A lot of folks, especially on the right, are upset at Joni Mitchell for recently comparing Saskatoon to the US Deep South (i.e., in the early Sixties). For my part, I give artists special license. They live in the imagination, and are not sensitive to the jostling politics of everyday life. They are politically naive. This is, ultimately, to their credit: they are “in the world, but not of it,” just as a Christian is supposed to be. They are prepared to sacrifice everything to truth and beauty, and that is what we all should do.
There is no mistaking a general tendency to egotism among artists—at least, among highly successful artists. Such perhaps are the hazards of becoming rich and famous, and perhaps they are not entirely to blame for succumbing to temptations the rest of us have never had to face. The true and the beautiful—two out of three ain't so bad.
Besides, Joni Mitchell is one of the co-creators of Canada as a culture. She is part of a striking artistic movement that began in the early Sixties and transformed all art, world wide: the chanteur-chanteuse tradition that emerged from the “folk renaissance,” independent from but concurrent with rock and roll. Before these performers, songs and popular music were pure entertainment, a commodity, a craft. They transformed them into true art, but art of a uniquely popular nature—an art of the people, not of the elites. They changed what music was, and what singing meant.
I can identify ten major Canadian figures in this movement. Almost all are within a few years of the same age, all emerged at the same time, and all were, necessarily strikingly versatile. They had to be. The nature of the art required them to be proficient singers, composers, and poets, in addition to usually playing at least one musical instrument extremely well. Not surprisingly, most of them were also visual artists.

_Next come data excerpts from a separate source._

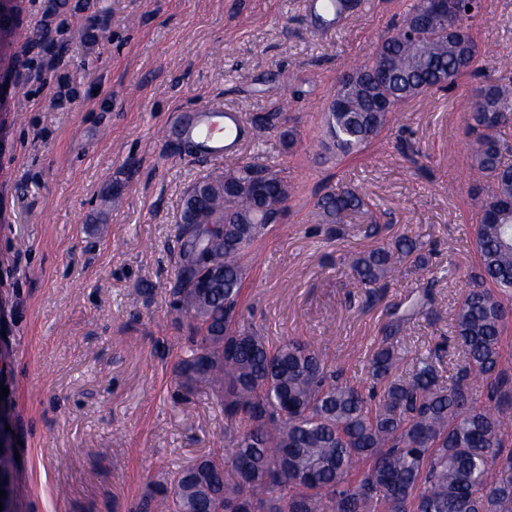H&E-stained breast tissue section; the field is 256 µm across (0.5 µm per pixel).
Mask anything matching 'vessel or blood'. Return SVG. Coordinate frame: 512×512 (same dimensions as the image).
I'll use <instances>...</instances> for the list:
<instances>
[{"label": "vessel or blood", "instance_id": "1", "mask_svg": "<svg viewBox=\"0 0 512 512\" xmlns=\"http://www.w3.org/2000/svg\"><path fill=\"white\" fill-rule=\"evenodd\" d=\"M242 119L239 113L220 106L199 109L193 121L181 127L182 136L193 142L201 157L233 155L239 142Z\"/></svg>", "mask_w": 512, "mask_h": 512}]
</instances>
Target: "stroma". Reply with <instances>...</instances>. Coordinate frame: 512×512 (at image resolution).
<instances>
[{"instance_id":"obj_1","label":"stroma","mask_w":512,"mask_h":512,"mask_svg":"<svg viewBox=\"0 0 512 512\" xmlns=\"http://www.w3.org/2000/svg\"><path fill=\"white\" fill-rule=\"evenodd\" d=\"M357 2L325 31L311 0H19L0 62V405L19 443V512H135L170 472L224 446L220 393L184 392L174 371L176 216L192 184L233 163L200 158L175 131L208 105L240 112V155L298 189L244 260L243 323L310 343L362 383L387 306L425 287L400 342L441 346L454 380L452 319L479 264L472 82L408 101L364 153L336 158L323 123L336 77L409 4ZM486 7L484 61L512 60V0ZM283 101L290 148L282 128L253 124ZM339 182L370 201L377 235L313 222L316 195ZM401 235L423 243L424 274L367 293L353 258Z\"/></svg>"}]
</instances>
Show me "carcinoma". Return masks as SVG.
I'll return each instance as SVG.
<instances>
[{
  "mask_svg": "<svg viewBox=\"0 0 512 512\" xmlns=\"http://www.w3.org/2000/svg\"><path fill=\"white\" fill-rule=\"evenodd\" d=\"M355 5L314 0L315 22L330 27ZM482 11L483 0H461L439 18L429 0H411L371 54L339 73L346 106L325 113L329 146L350 155L377 140L401 104L476 79L467 117L472 166L493 190L477 199L485 214L475 231L479 268L452 323L464 355L456 381L440 385L438 351L395 345L425 294L390 314L366 387L328 371L311 346L273 345L240 324L243 260L267 225L281 223L294 191L260 157H247L185 194L174 246L173 309L186 341L180 386L217 388L239 426L225 435L224 452L173 473L171 490L147 495L140 512H512V450L503 451L512 378L499 369L512 320V62L496 79L478 80L482 53L470 30ZM369 212L345 185L318 196L312 215L317 224H343ZM421 250L402 236L392 250L361 253L359 284L387 286L409 257L425 269ZM197 277L207 287H195ZM474 379L486 384L484 405Z\"/></svg>",
  "mask_w": 512,
  "mask_h": 512,
  "instance_id": "carcinoma-1",
  "label": "carcinoma"
}]
</instances>
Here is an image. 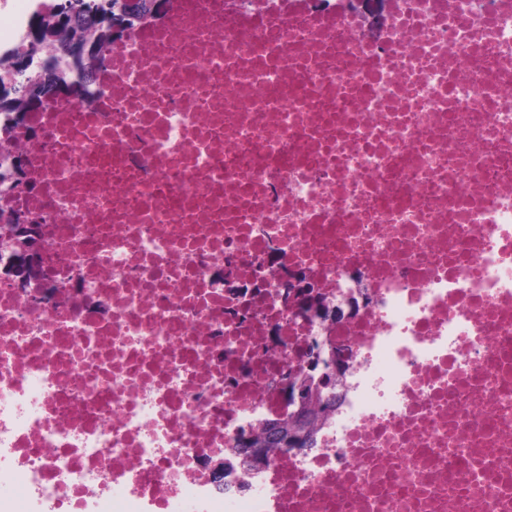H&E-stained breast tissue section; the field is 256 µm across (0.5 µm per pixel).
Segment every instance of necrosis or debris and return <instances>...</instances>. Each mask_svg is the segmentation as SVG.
Instances as JSON below:
<instances>
[{"instance_id": "obj_1", "label": "necrosis or debris", "mask_w": 512, "mask_h": 512, "mask_svg": "<svg viewBox=\"0 0 512 512\" xmlns=\"http://www.w3.org/2000/svg\"><path fill=\"white\" fill-rule=\"evenodd\" d=\"M389 3L370 35L360 0H160L77 93L0 114V238L33 222L40 255L0 274L28 512H512V0ZM326 336L334 411L255 465ZM355 310L356 302L354 299L350 298L346 303V307L343 305L335 306L315 303L314 308L311 309L310 312L312 316L329 325L353 313ZM329 347V351L325 354L323 344ZM319 345V348L314 352V360H318L322 364L323 374L321 378L327 383H335L336 385H343V367L341 363V355L333 348L330 343V338Z\"/></svg>"}]
</instances>
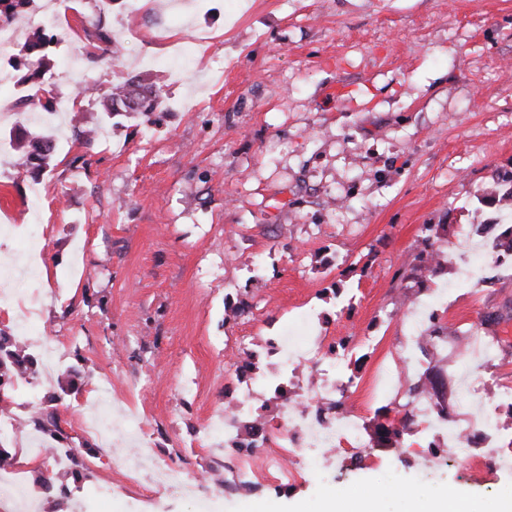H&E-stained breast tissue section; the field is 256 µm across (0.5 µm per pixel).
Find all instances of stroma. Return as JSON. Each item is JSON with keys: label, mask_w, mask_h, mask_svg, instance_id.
<instances>
[{"label": "stroma", "mask_w": 512, "mask_h": 512, "mask_svg": "<svg viewBox=\"0 0 512 512\" xmlns=\"http://www.w3.org/2000/svg\"><path fill=\"white\" fill-rule=\"evenodd\" d=\"M184 3L172 34L206 30L215 41L195 46L176 81L156 65L169 48L126 0L104 15L97 0H59L71 36L52 48L51 85L61 104L76 97L80 109L63 113L68 132L51 157L24 171L14 165L17 138L56 128L19 117L36 86L0 119V225L16 227L0 254L21 248L36 224V323L72 382L52 386V402L16 377L0 389V446L20 472L28 512H322L326 493L353 501L390 486L426 501L459 490L474 512L512 503V472L481 479L485 449L468 463H433L439 442L412 417L409 396L372 397L377 371L400 350L395 312L418 293L398 271L423 225H448L457 237L493 217L489 196L512 187V0ZM98 20L118 35L136 30L127 50L140 64L118 69L93 56L88 31ZM73 53L91 83L146 74L175 107L118 112L101 120L98 141L79 138L97 102L78 97L64 73ZM459 263L445 250L427 282L453 289L436 320L456 336L479 326L497 337L495 357L472 380L512 384V270L487 269L485 283L458 289ZM310 308L321 314L314 335L372 337L351 363L352 401L367 425L384 414L398 422L399 446L350 450L352 464L327 476L325 493L308 477L278 493L218 497L206 510L147 482L123 485L121 449L84 431L95 405L105 399L134 415L151 454L201 477L229 450L205 433L224 406L225 345L260 347ZM497 312L502 320L485 324ZM24 316L0 301V330L33 359L38 380L40 348L14 333ZM31 407L57 417L60 447L80 455L74 473H52L24 435L7 431L8 415Z\"/></svg>", "instance_id": "stroma-1"}]
</instances>
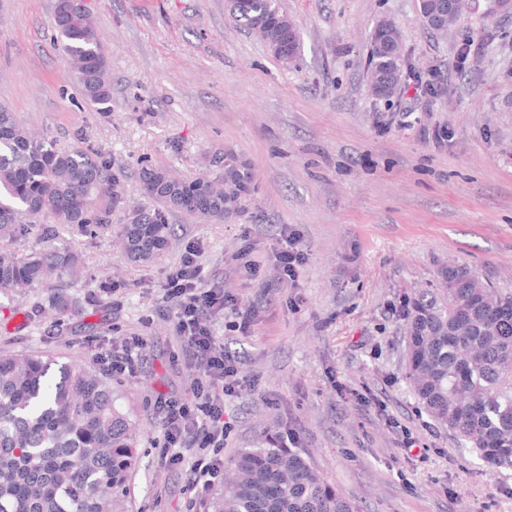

The ten, moving across the country from west to east, are: BC and Alberta's Ian Tyson; Saskatchewan's Joni Mitchell and Buffy Sainte-Marie; Manitoba's Neil Young; Ontario's Gordon Lightfoot and Robbie Robertson; Quebec's Leonard Cohen, Gilles Vigneault, and Robert Charlebois; and the East Coast's Stan Rogers.
Together, I think they surpass any other nation's artistic output in this particular genre, although one has to credit Bob Dylan with blazing the path that made it possible for the rest of them. Together, they even represent a great flowering of Canadian culture, comparable to the English Romantics. They are all getting to an age at which they will soon be gone—but for Rogers, who is gone already—and we will not soon see their like again.
For my money, and I suspect most people's, Leonard Cohen stands above the rest; but each one of them has touched the sublime many more times than once. And many of their songs have become part of Canada's sense of itself.
You run down Joni Mitchell, and, in the end, you are running down my country.
Besides, she has always looked and sounded eerily like my grandmother.